On 27 June 2007, the 11th Infantry Regiment was reflagged as the 199th Infantry Brigade at Fort Benning. In October 2013, the brigade was reorganized as part of restructuring within the Maneuver Center. The brigade was designated as the Leader Development Brigade and reorganized to contain both Armor and Infantry BOLC, OCS, and the MCCC.
- Units assigned to the 199th Infantry Brigade:
  - Headquarters and Headquarters Company (HHC), 199th Brigade (Maneuver Captains Career Course Detachment)
  - 2nd Squadron, 16th Cavalry Regiment Armor Basic Officer Leadership Course (ABOLC)
  - 1st Battalion, 29th Infantry Regiment (Abrams, Bradley, Stryker, Sniper, Combatives, etc. instruction)
  - 2nd Battalion, 11th Infantry Regiment Infantry Basic Officer Leader Course (IBOLC)
  - 3rd Battalion, 11th Infantry Regiment (Officer Candidate School)
  - 3rd Battalion, 81st Armored Regiment (administrative command, control, and support)
  - Army Noncommisioned Officer Academy
  - Command and Tactics Directorate (Infantry, Armor, and Combined Arms instruction)

==In popular culture==
Michael Lee Lanning, a retired lieutenant colonel, served a tour in Vietnam with the Redcatchers as a lieutenant.
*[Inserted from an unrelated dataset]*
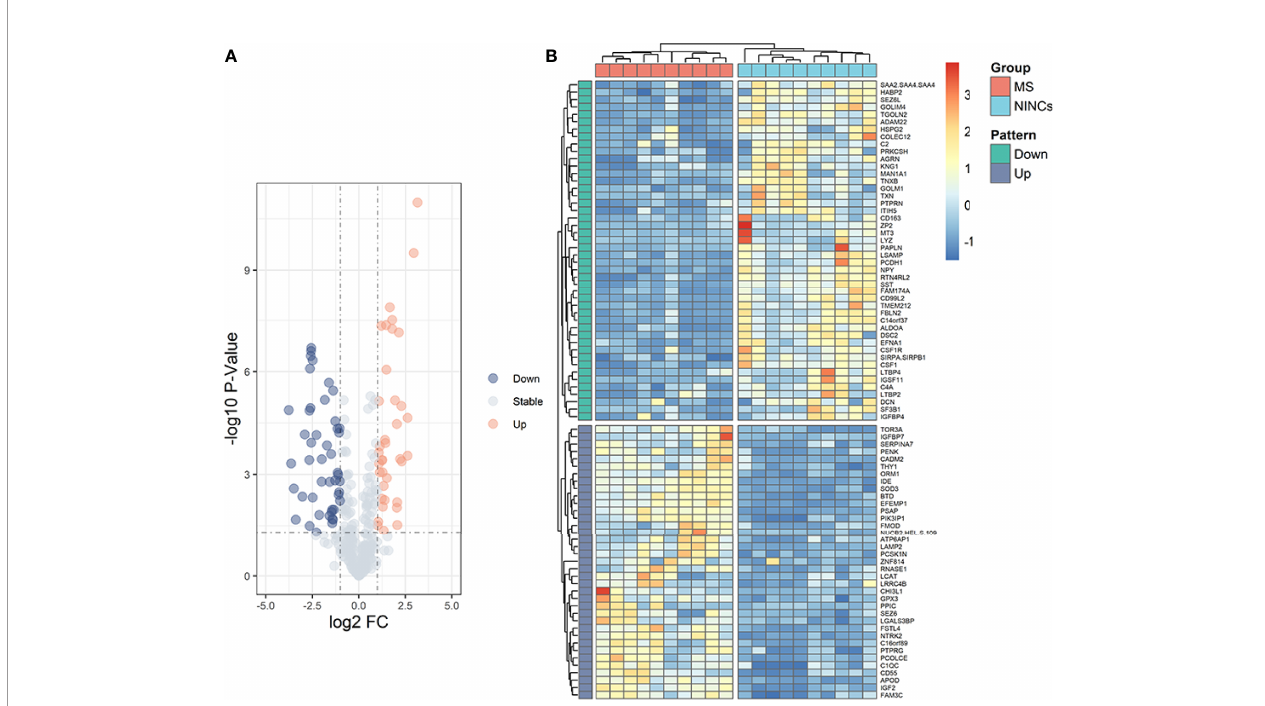
FIGURE 1 | Volcano plot (A) and heatmap (B) of patients with MS vs NINCs. (A) The volcano plot was drawn using two factors, the fold change (Log2) between the two groups of samples and the p-value ( − Log10) obtained from the t-test, to show the signi fi cance of differences in the data between the two groups of samples. The orange dots and blue dots in the fi gure are proteins that were signi fi cantly upregulated and downregulated, respectively; the gray dots are proteins with no signi fi cant difference. (B) Hierarchical clustering analysis of DEPs in CSF between patients with MS (orange) and NINCs (blue). Each row in the fi gure represents a protein, and each column represents a sample. Red, high expression; dark blue, low expression. Two main clusters of proteins were observed, one of which was downregulated and one of which upregulated in patients with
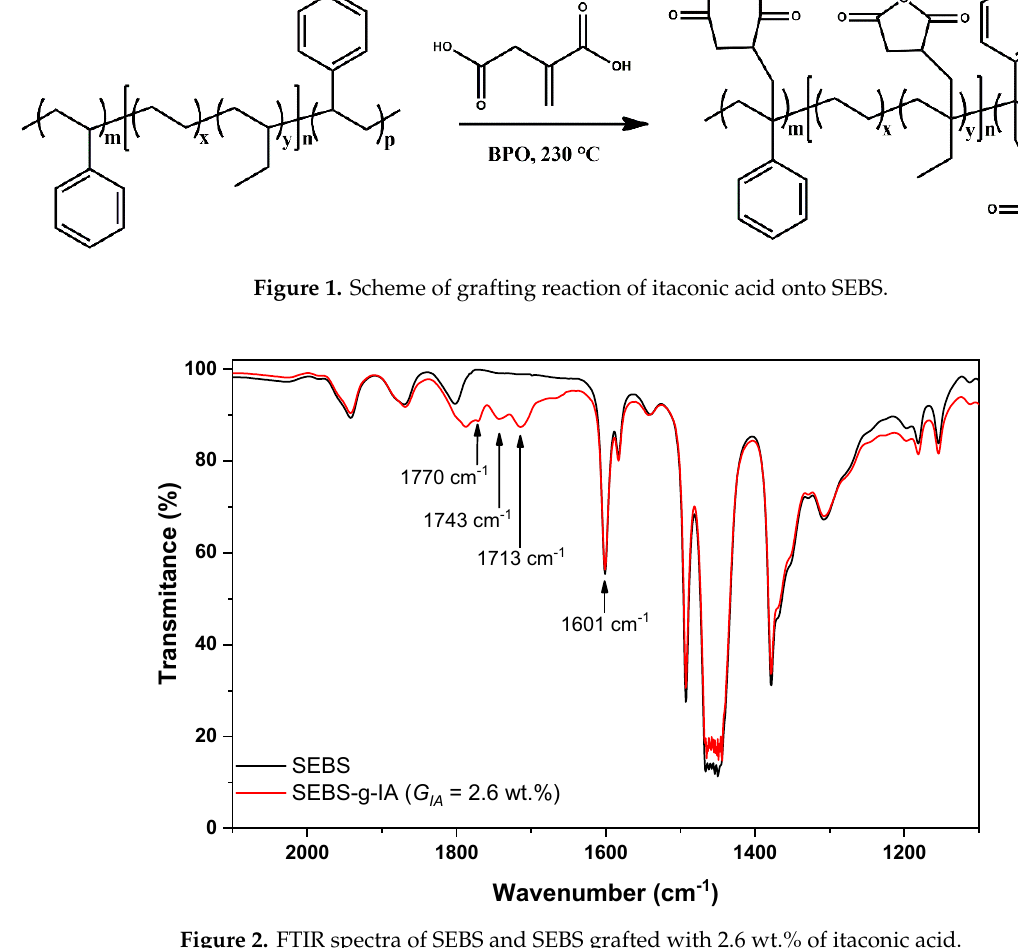
Figure 2. FTIR spectra of SEBS and SEBS grafted with 2.6 wt.% of itaconic acid.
He reported to Vietnam where as a second lieutenant he served as an infantry platoon leader and reconnaissance platoon leader. After his promotion to first lieutenant, he commanded a rifle company, Bravo Company of the 2d Battalion, 3d Infantry. He wrote two books about his experiences there: The Only War We Had: A Platoon Leader's Journal of Vietnam (New York: Ivy Books/Random House, 1987); and Vietnam 1969-1970: A Company Commander's Journal (New York: Ivy Books/Random House, 1988).